In class last night, one of my professors (a man who has been teaching the same subject at the same institution for over 40 years) imparted some wisdom upon his students at the end of our last two hours of the semester together.

He explained that when he sees "liberals" in the media defying the dominant discourse in this country and pushing back on issues that subscribe to and perpetuate our hegemonic ideologies (for him, particularly in regards to conversations about Israel, Palestine, and/or Egypt due to personal ties and work), he thinks to himself, "Yes! Finally. Someone else to add to the small existing group who get it!" This was not meant to sound arrogant or elitist, nor did it come across that way. My professor was trying to make the point that it is often incredibly difficult to speak out against the dominant discourse, particularly if you are part of an important, stoic institution such as an esteemed university.

After providing this typically longwinded, yet profound example, he said, "If you feel this [what I'm saying]...I mean, feel it, deep down in you. If this moves you [the rarity that people in academia have enough courage to challenge the status quo] and elicits a reaction that you almost have no control over...that means that you are on your way to understanding how these hegemonic ideologies are inbred in our society..."

Before he even got to the "...what this means," the hair on my arms was standing up and there was a pull in my stomach. As he uttered these words, putting his emphasis on feeling the real effects of social ignorance, of misinformation provided by the media, of the injustice of preventing citizens and intellectuals from expressing opinions outside of the mainstream, something in my very being was moved by his words and his call to action. His message greatly resonated with me. It mobilized my  internal gears and cogs, causing them to turn and repeatedly interlock with one another as they began to grind away. I felt my drive begin to whir deep down and the passion that I am all to often challenged to articulate to others and put it all into complete, but concise sentences--about what it is that I want to do, how I am going to do it, and why it even matters--surge throughout my body.

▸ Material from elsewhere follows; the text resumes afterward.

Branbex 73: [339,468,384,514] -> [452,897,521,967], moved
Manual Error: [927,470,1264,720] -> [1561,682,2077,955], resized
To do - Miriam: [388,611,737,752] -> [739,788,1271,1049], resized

Returning to graduate school and reentering the complicated and political world of academia for the second time last fall, my professor's jarring words resonated with me more than ever before. And for an older, white male, who has been at the Ivy League institution since the late 1960s (he did his undergraduate, masters, and doctoral work and then became a professor here), it meant something to me that he was acknowledging the ease at which such an institution can create and perpetuate a rather warped reality, but label it as 'normal' and continue living life (this is what hegemony is/the role that it plays in our society). Now, I'm not ignoring this man's racial and gendered privilege, but for the sake of this post, I'm choosing not to deconstruct one man's positionality and how it has 'enabled' him to voice his opinion above; rather, I'm choosing to focus on my relationship to his message based on my own experiences and observations at two different Ivies in the past two years.

Amidst the thick, grey fog that I often feel I am fighting my way through when I hear about the politics and bureaucracy of the academic world (i.e. applying for faculty positions, the expectations of publishing, the competition for grants and funding, the pressures of tenure), my professor's reassuring words provided a small, but guiding light--a possible path for a way out of the fog, or at least the reassurance that there is something on the other side of the blurry mess that I too often find myself in.

I'm now realizing that this post is still rather vague as to what I mean by hegemony and the dominant discourse, as well as what my personal experiences and subsequence understandings of academia have been thus far, but there are more posts and more time for the that, and I'm sure they'll come sooner than later as I'm gearing up for the second year of my doctoral program. I know I'm going to need multiple outlets to let off steam, express excitements and frustrations, and share interesting/thought- provoking/troubling/inspiring articles, memes, and other social-networking-related activities in the months to come. So gear up, I hope you're ready, and I hope I'm ready too.